Other undertakings the military have in support of counter-terrorism is Capacity Building for Partner Nations, and is combined together with conflict prevention work. This has taken place in Kenya, Yemen, Saudi Arabia, Kuwait, Pakistan and South East Asia to name a few. By delivering strategic military assistance through training to wider armies ensures that threats in or overspill from fragile states are contained  . This is a light strategic option with minimal expenditure, demonstrating political resolve as the military can open doors, to assist in solving terrorism. Afghanistan and Iraq has demonstrated the UK's military force is unable to remain for the duration of the counter-terrorism or insurgency and must train and prepare the indigenous military to take on the fight as they have more legitimacy to operate  . The military also supports domestic security under the working of Military Aid to the Civil Authorities (MACA), through the Defence Intelligence Staff (DIS) contributing to the intelligence profile  , with Special Forces in support of land and maritime counter-terrorism operations (Op SPECTRUM/SHAVIAN), CBRN and EOD support. These measures can be called on to aid the lead agencies in an incident if it exceeds the capabilities or capacity of the civilian response, for example a Mumbai style attack. The military could significantly enhance homeland defence more than it currently does but the UK has a lack of imagination in its utility.
This enhancement could serve to reassure the population that the Government is utilising every tool at its disposal in counter-terrorism.
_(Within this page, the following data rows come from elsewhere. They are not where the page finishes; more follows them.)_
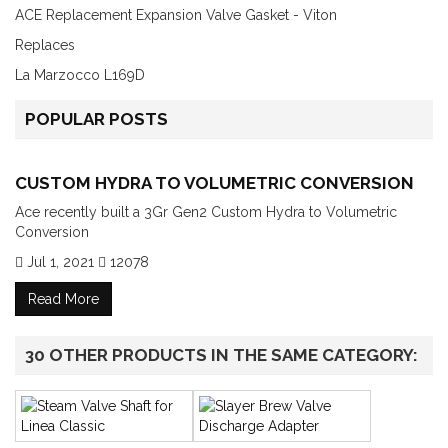
ACE Replacement Expansion Valve Gasket - Viton
Replaces
La Marzocco L169D
POPULAR POSTS
CUSTOM HYDRA TO VOLUMETRIC CONVERSION
Ace recently built a 3Gr Gen2 Custom Hydra to Volumetric
Conversion
Jul 1, 2021
12078
Read More
30 OTHER PRODUCTS IN THE SAME CATEGORY: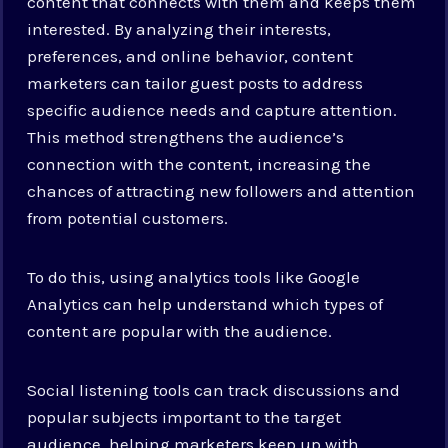
content that connects with them and keeps them
interested. By analyzing their interests,
preferences, and online behavior, content
marketers can tailor guest posts to address
specific audience needs and capture attention.
This method strengthens the audience’s
connection with the content, increasing the
chances of attracting new followers and attention
from potential customers.
To do this, using analytics tools like Google
Analytics can help understand which types of
content are popular with the audience.
Social listening tools can track discussions and
popular subjects important to the target
audience, helping marketers keep up with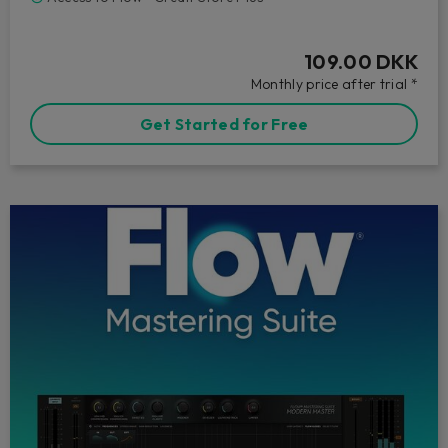
109.00 DKK
Monthly price after trial *
Get Started for Free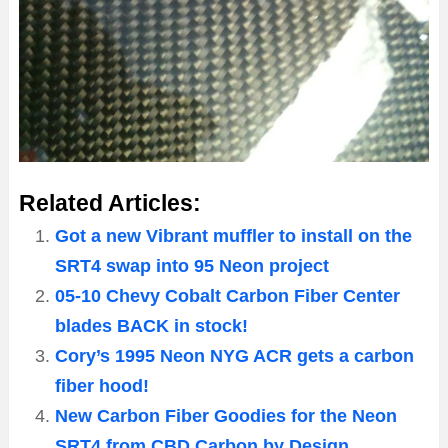
Related Articles:
Got a new Vibrant muffler to install on the
SRT4 swap into 95 Neon project
05-10 Chevy Cobalt Carbon Fiber Center
blades BACK in stock!
Cory’s 1995 Neon NYG ACR gets a carbon
fiber hood!
New Carbon Fiber Goodies for the Neon
SRT4 from CBD Carbon by Design.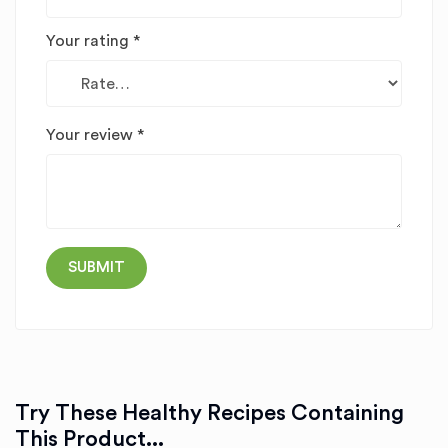
Your rating
*
Your review
*
Try These Healthy Recipes Containing
This Product...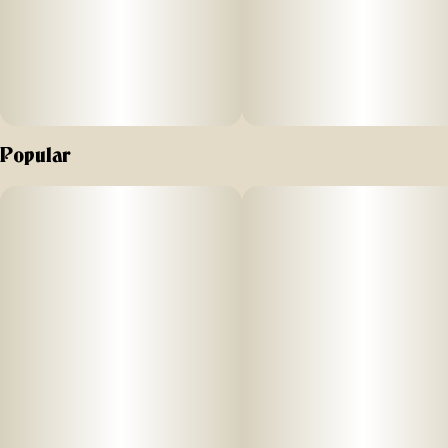
Popular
If the population are notably reassured that the Government are in control then the fear of terrorism is dispelled and the population learns to cope. With any subsequent attack the population can sit it out and survive or mitigate the effect and keeps it in manageable bounds thus halting AQ's attempt to undermine Christendom and the West's materialistic way of life and "solves" terrorism by containing and managing it allowing the UK to continue in its norms of values and democratic practice.
The threat of modern terrorism is not solvable as terrorism cannot be eliminated, only contained and managed. This requires a balance of defensive and offensive measures using an array of both soft and hard powers across a spectrum of services, including those in the military. It appears more prudent to rely heavily on intelligence/security services and the police and have a strategy that remains defensive yet proactive. Critically the UK must first look to understand the enemy and limit the terrorist's goals but also win the battle for hearts and minds amongst the Muslim people by improving the UK's capacity to harness soft skills. This ideological struggle needs to be embraced in order to gain leverage and exploit the terrorist networks. As a last resort hard power can be utilised and if a deployed counter-terrorist or COIN campaign must be waged then a comprehensive approach using an international response is vital. The military will not engage the threat from modern terrorism alone; however it has a role to play and can contribute in its current standing to a small degree.